___ MATERIAL SUPPLIED
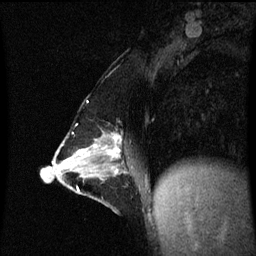
Breast MRI (dynamic contrast-enhanced), one sagittal slice. Position 27 of 60 along the scan axis. Dynamic contrast-enhanced series, image 2 of 3 at this slice position (ordered by acquisition). 1.5 T. TE 4.2 ms, TR 8.9 ms. 256 × 256 image matrix, field of view 200 × 200 mm. Patient: female, 47 years. From the clinical record (not read from this slice): setting: breast cancer imaged before/during neoadjuvant chemotherapy; receptor status: HR-positive, HER2-negative.
Annotated regions visible in this slice (semi-automatic segmentation, software-assisted and operator-edited):
- analysis volume of interest (the breast-tissue region the enhancement analysis was run in; not a lesion): box from (x=53, y=134) to (x=129, y=209) px
- tumour enhancement mask (voxels above the 70 % enhancement threshold inside the analysis volume of interest): (x=55, y=134)–(x=122, y=175)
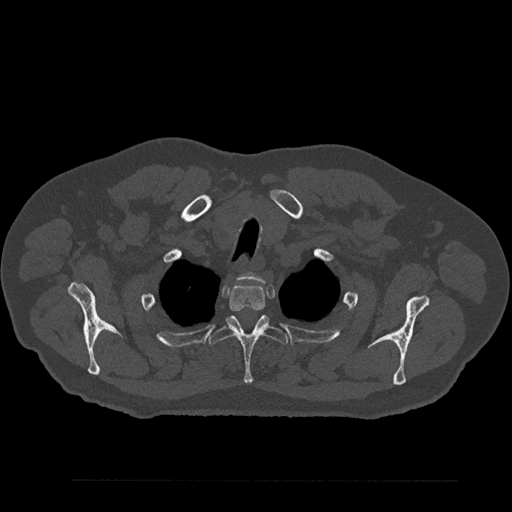
CT including the spine, one axial slice. Slice 701 of 797 in the series (ordered by position). 120 kVp. Bone window (W 1800 / L 400 HU). 0.5 mm slice thickness. 512 × 512 image matrix, field of view 430 × 430 mm. Male patient, age 61 years. From the clinical record (not read from this slice): primary cancer: prostate.
Annotated regions visible in this slice (semi-automatically segmented with operator editing):
- T1 vertebra: bounding box <238,272,264,282> (left, top, right, bottom; pixels)
- T2 vertebra: <228,283,266,312>
- T3 vertebra: <208,315,288,384>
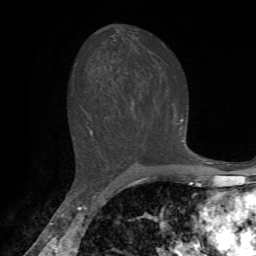
Breast MRI, one axial slice. Position 40 of 72 along the scan axis. Cropped to one breast. Dynamic contrast-enhanced series, time point 2 of 7 at this slice position (early post-contrast). 1.5 T. TE 4.2 ms, TR 8.7 ms. 2.2 mm slice thickness. 256 × 256 image matrix. Female patient.
Outlined on this slice (semi-automatically segmented with operator editing):
- enhancing-tissue mask used for the functional tumour volume (all voxels passing the contrast-enhancement thresholds inside the analysis volume; usually the tumour): bounding box (x1, y1, x2, y2) in pixels: (73, 75, 184, 142)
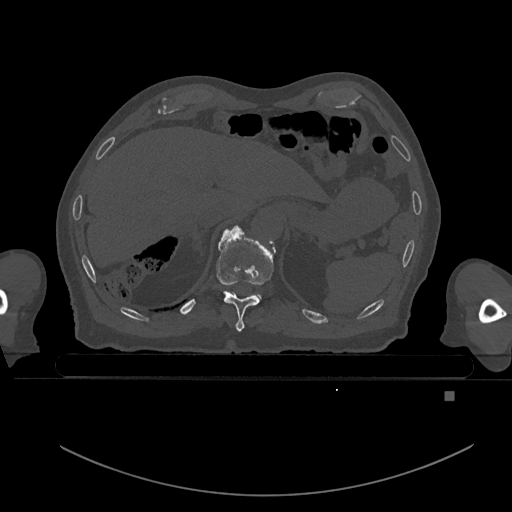
CT including the spine, one axial slice; position 78 of 969 along the scan axis; bone window (W 1800 / L 400 HU); 0.5 mm slice thickness; 512 × 512 image matrix. Male patient, age 82 years. From the clinical record (not read from this slice): primary cancer: prostate.
Structures marked on this image (semi-automatic segmentation, software-assisted and operator-edited):
- T10 vertebra: bounding box (x1, y1, x2, y2) in pixels: (216, 226, 275, 331)
- T11 vertebra: (254, 294, 259, 297)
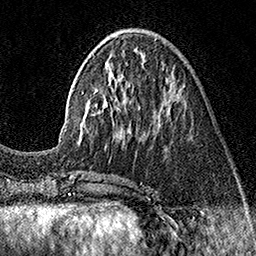
Breast MRI (dynamic contrast-enhanced), one axial slice. Cropped to one breast. Dynamic contrast-enhanced series, time point 2 of 7 at this slice position (early post-contrast). 1.5 T. TE 3.5 ms, TR 7.2 ms. 1 mm slice thickness. 256 × 256 image matrix, field of view 165 × 165 mm. Female patient.
Outlined on this slice (semi-automatic segmentation, software-assisted and operator-edited):
- enhancing-tissue mask used for the functional tumour volume (all voxels passing the contrast-enhancement thresholds inside the analysis volume; usually the tumour): box from (x=77, y=36) to (x=174, y=143) px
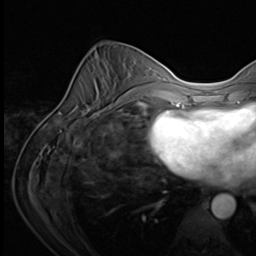
Breast MRI (dynamic contrast-enhanced), one axial slice; position 27 of 64 along the scan axis; cropped to one breast; dynamic contrast-enhanced series, time point 2 of 9 at this slice position (early post-contrast); 3 T; TE 1.5 ms, TR 4.7 ms; 2.5 mm slice thickness; 256 × 256 image matrix. Female patient.
Annotated regions visible in this slice (semi-automatically segmented with operator editing):
- enhancing-tissue mask used for the functional tumour volume (all voxels passing the contrast-enhancement thresholds inside the analysis volume; usually the tumour): bounding box <108,97,133,110> (left, top, right, bottom; pixels)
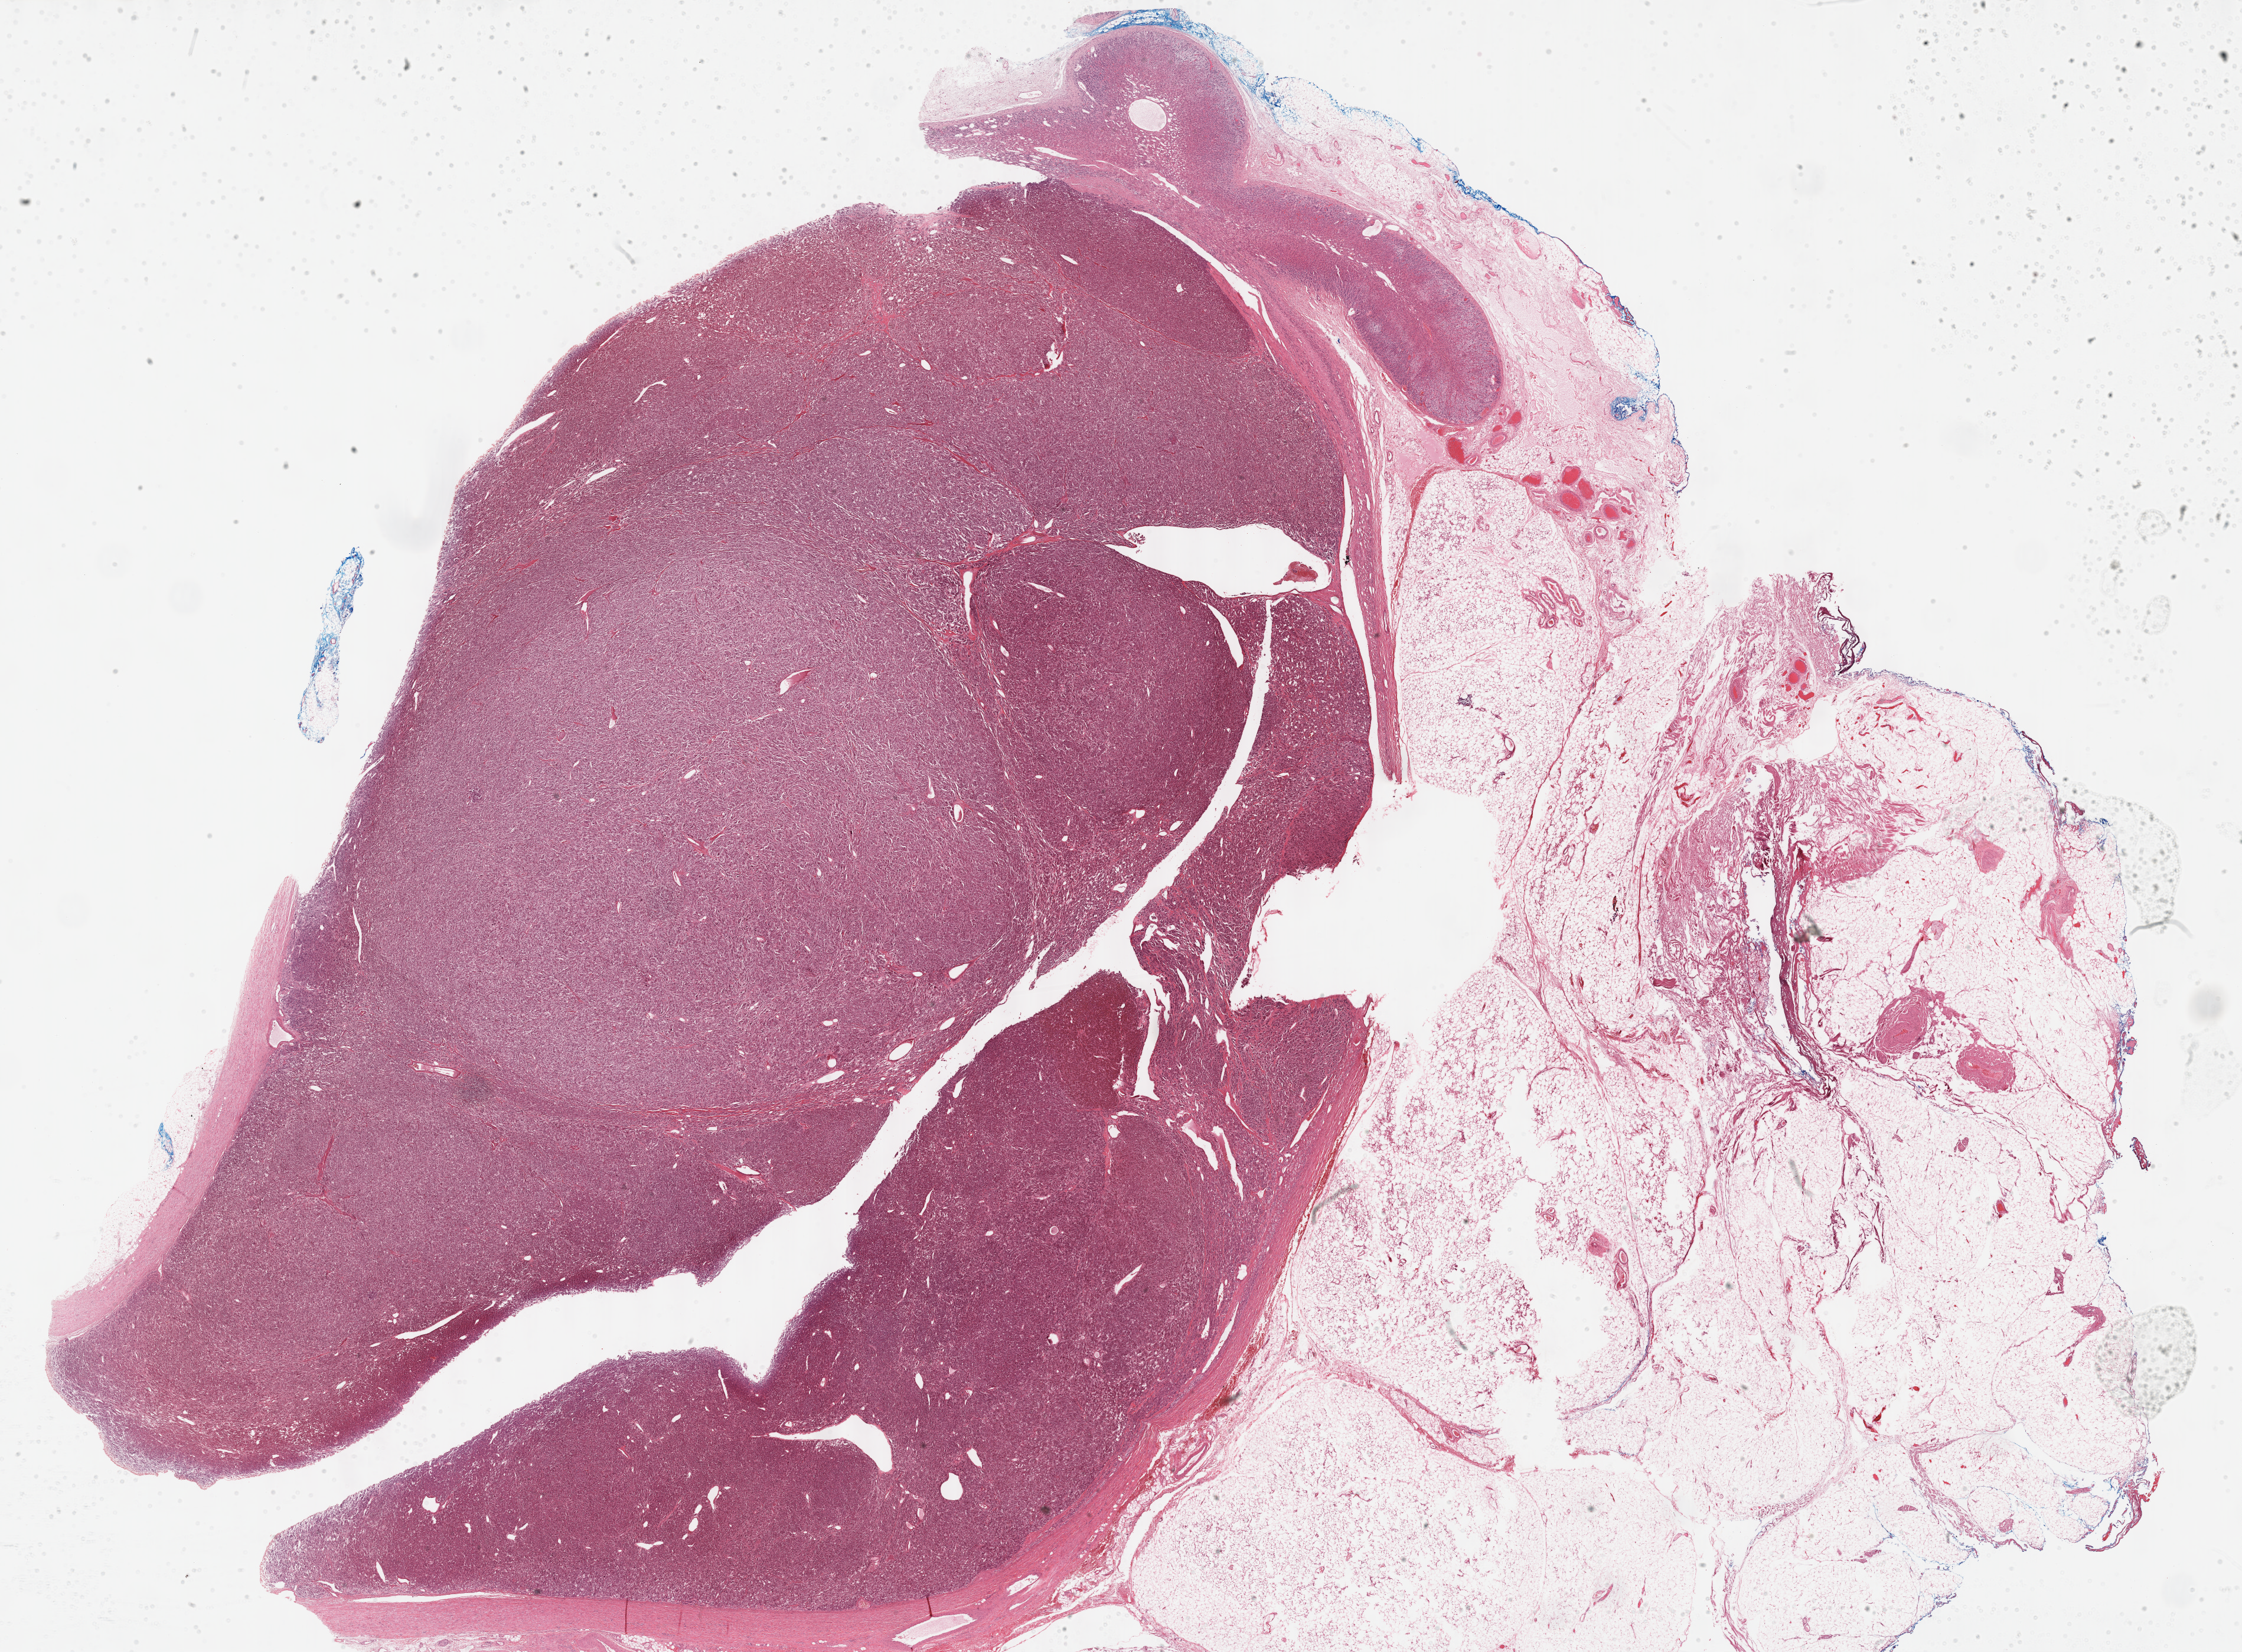
Digitized H&E-stained tissue section (whole slide), shown as a low-resolution overview of the whole scanned area (about 30.7 x 22.6 mm, from a 40x scan); formalin-fixed paraffin-embedded (FFPE) diagnostic section; primary tumour sample from the adrenal gland. Patient: female, age at initial diagnosis 31 years.
Diagnosis: Pheochromocytoma, NOS.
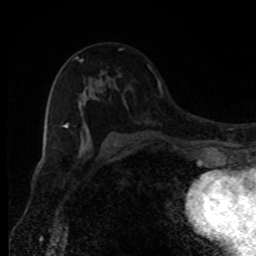
Breast MRI, one axial slice; slice 52 of 80 in the series (ordered by position); cropped to one breast; dynamic contrast-enhanced series, time point 2 of 8 at this slice position (early post-contrast); 1.5 T; TE 4.2 ms, TR 7 ms; 2 mm slice thickness; 256 × 256 image matrix, field of view 150 × 150 mm. Female patient.
Annotated regions visible in this slice (semi-automatically segmented with operator editing):
- enhancing-tissue mask used for the functional tumour volume (all voxels passing the contrast-enhancement thresholds inside the analysis volume; usually the tumour): bounding box [x1, y1, x2, y2] px = [64, 48, 122, 150]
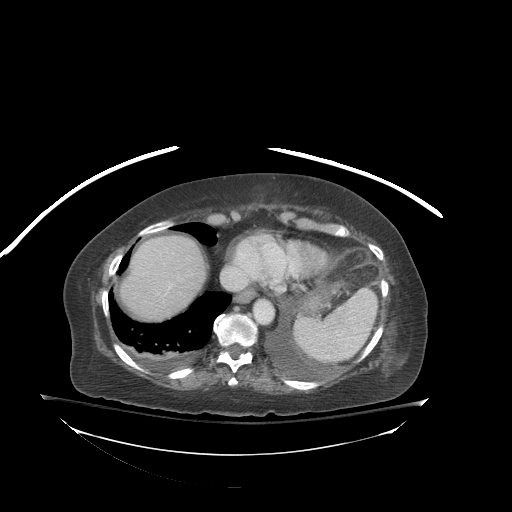
Contrast-enhanced abdominal CT (liver protocol), one axial slice. Reconstruction kernel STANDARD. 140 kVp. Soft-tissue window (W 400 / L 40 HU). 512 × 512 image matrix, field of view 500 × 500 mm. Case-level facts recorded for this patient, not image findings: diagnosis: hepatocellular carcinoma (patient treated with transarterial chemoembolisation; whether this scan precedes or follows treatment is not stated here); TNM stage (as recorded): Stage-I; Child-Pugh class: B; tumour nodularity: uninodular.
Outlined on this slice (semi-automatic segmentation, software-assisted and operator-edited):
- abdominal aorta: bounding box <255,301,273,323> (left, top, right, bottom; pixels)
- liver parenchyma outside the tumour (the mass and vessels are separate outlines, so this box may not span the whole liver): <120,234,206,320>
______
Return every line holding the word "interest" from the records.

- analysis volume of interest (the breast-tissue region the enhancement analysis was run in; not a lesion): box from (x=53, y=134) to (x=129, y=209) px
- tumour enhancement mask (voxels above the 70 % enhancement threshold inside the analysis volume of interest): (x=55, y=134)–(x=122, y=175)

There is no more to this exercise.